▶ _INSTRUCTIONS FOR THE TASK_: Take the data below and copy exactly the lines starting at the one with "河津町の名所を巡るトレイルランニングレース「ユーラ" and finishing at the one with "峠、旧天城トンネル、鉢ノ山など、河津の名所を経て、今", both included.

--

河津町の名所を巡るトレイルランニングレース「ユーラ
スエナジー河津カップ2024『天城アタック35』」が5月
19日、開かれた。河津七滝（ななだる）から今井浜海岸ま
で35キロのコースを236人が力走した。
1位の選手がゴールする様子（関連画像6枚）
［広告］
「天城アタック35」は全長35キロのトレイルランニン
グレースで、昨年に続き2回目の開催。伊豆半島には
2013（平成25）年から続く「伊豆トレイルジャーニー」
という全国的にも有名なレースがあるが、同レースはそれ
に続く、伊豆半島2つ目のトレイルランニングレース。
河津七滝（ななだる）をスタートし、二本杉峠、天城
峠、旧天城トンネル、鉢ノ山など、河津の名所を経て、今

--

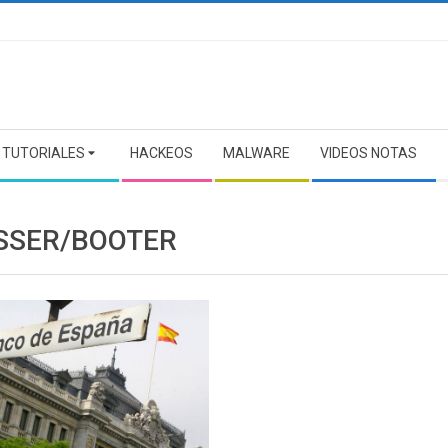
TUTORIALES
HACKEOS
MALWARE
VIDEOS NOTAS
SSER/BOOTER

--

▶ _SOLUTION TO THIS PROBLEM_:
河津町の名所を巡るトレイルランニングレース「ユーラ
スエナジー河津カップ2024『天城アタック35』」が5月
19日、開かれた。河津七滝（ななだる）から今井浜海岸ま
で35キロのコースを236人が力走した。
1位の選手がゴールする様子（関連画像6枚）
［広告］
「天城アタック35」は全長35キロのトレイルランニン
グレースで、昨年に続き2回目の開催。伊豆半島には
2013（平成25）年から続く「伊豆トレイルジャーニー」
という全国的にも有名なレースがあるが、同レースはそれ
に続く、伊豆半島2つ目のトレイルランニングレース。
河津七滝（ななだる）をスタートし、二本杉峠、天城
峠、旧天城トンネル、鉢ノ山など、河津の名所を経て、今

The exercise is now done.